Wreszcie jakieś "żyjące" wnętrza :) Koleżanka Justyna podesłała mi linka, do jak to określiła "inspirujących wnętrz inspirujących ludzi". I miała rację. Oglądam i wyszukuję drobiazgów, takich smaczków.
Ludzie we wnętrzach
Stronka to The Selby - photos in your space.

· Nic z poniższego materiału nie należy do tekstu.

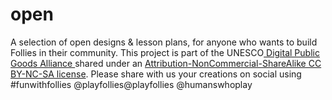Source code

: # open
A selection of open designs &amp; lesson plans, for anyone who wants to build Follies in their community. This project is part of the UNESCO<a href="https://digitalpublicgoods.net/"> Digital Public Goods Alliance </a> shared under an <a href="https://creativecommons.org/licenses/by-nc-sa/4.0/">Attribution-NonCommercial-ShareAlike CC BY-NC-SA license</a>. Please share with us your creations on social using #funwithfollies @playfollies@playfollies @humanswhoplay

Filmik Mike'a i Jen na którym przygotowują hamburgera (znajdziecie go na końcu opowieści o nich), mnie po prostu rozwalił :) Pozytywne to bardzo, że są tacy ludzie zakręceni a ich domy i mieszkania są odzwierciedleniem charakteru, humoru i pasji lokatorów. Może niekiedy w tych przestrzeniach jest chaos, ale cóż, takie jest życie. Zresztą wnętrza są tu tylko tłem opowieści o lokatorach.
Czy ktoś tam mieszka?
We wszelkich magazynach wnętrzarskich itp. prezentowane przestrzenie są takie ładne i puste. Wszystko jet jak spod igły. Nawet książka jest odłożona w takie miejsce, żeby wyeksponować zalety stoliczka a buty (zwykle 2 pary) odłożone na elegancką półeczkę. Rzeczywistość jest inna i wie to chyba każdy, kto nie cierpi na nerwicę natręctw i nie myje podłogi 3x dziennie. Do mnie te prezentacje słabo przemawiają - owszem, znajduję ciekawe rozwiązania, interesujące meble czy połączenia - ale całościowo czegoś brakuje (głównie ludzi).

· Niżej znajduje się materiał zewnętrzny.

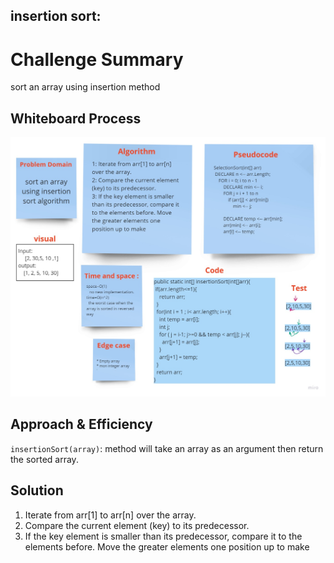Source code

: ## insertion sort:

# Challenge Summary
sort an array using insertion method
## Whiteboard Process
![whiteboard](steps/insertionSort.jpg)

## Approach & Efficiency
<!-- What approach did you take? Why? What is the Big O space/time for this approach? -->
`insertionSort(array)`:  method will take an array as an argument then return the sorted array.
## Solution
<!-- Show how to run your code, and examples of it in action -->
1. Iterate from arr[1] to arr[n] over the array.
2. Compare the current element (key) to its predecessor.
3. If the key element is smaller than its predecessor, compare it to the elements before. Move the greater elements one position up to make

Chałupnictwo i konsumpcyjny downshifting
Mam realistyczne podejście do remontu i urządzania mieszkania (wbrew temu co sadzą niektórzy - po prostu nie boję się marzyć), więc od razu nastawiam się na remont metodą chałupniczą. Zresztą, jeżli sama coś zrobię - to będzie to bardziej moje i będę czuć satysfakcję spoglądając na to, nawet jak nie będzie idealne. Nie widzę naszego mieszkania jako miejsca jak spod igły. Będzie eklektycznie bo lubimy starocie i nowoczesne elementy, i różne egzotyczne wstawki (Japonia i Hiszpania głównie). I będzie jak najnaturalniej i tanio. Wbrew temu, co zdaża mi się słyszeć, nie tracę optymizmu. Wiem, że bedzie ciężko, że po pracy, do nocy, w zimnie i brudzie. Że drogo, że fachowcy kiepscy, że koszty i koszty. Ale jak się ma wsparcie i oparcie, i ma się wizję i wiarę to się uda i tyle :) Może i potrwa długo - trudno. Już i tak mam gigantyczny z mojej perspektywy kredyt, więc nie ma co wpędzac się w większe długi dla zbytków. Odpowiada mi wizja downshiftingu, który opisuje Mgada na swoim blogu. Po prostu wolniej,spokojniej i mniej.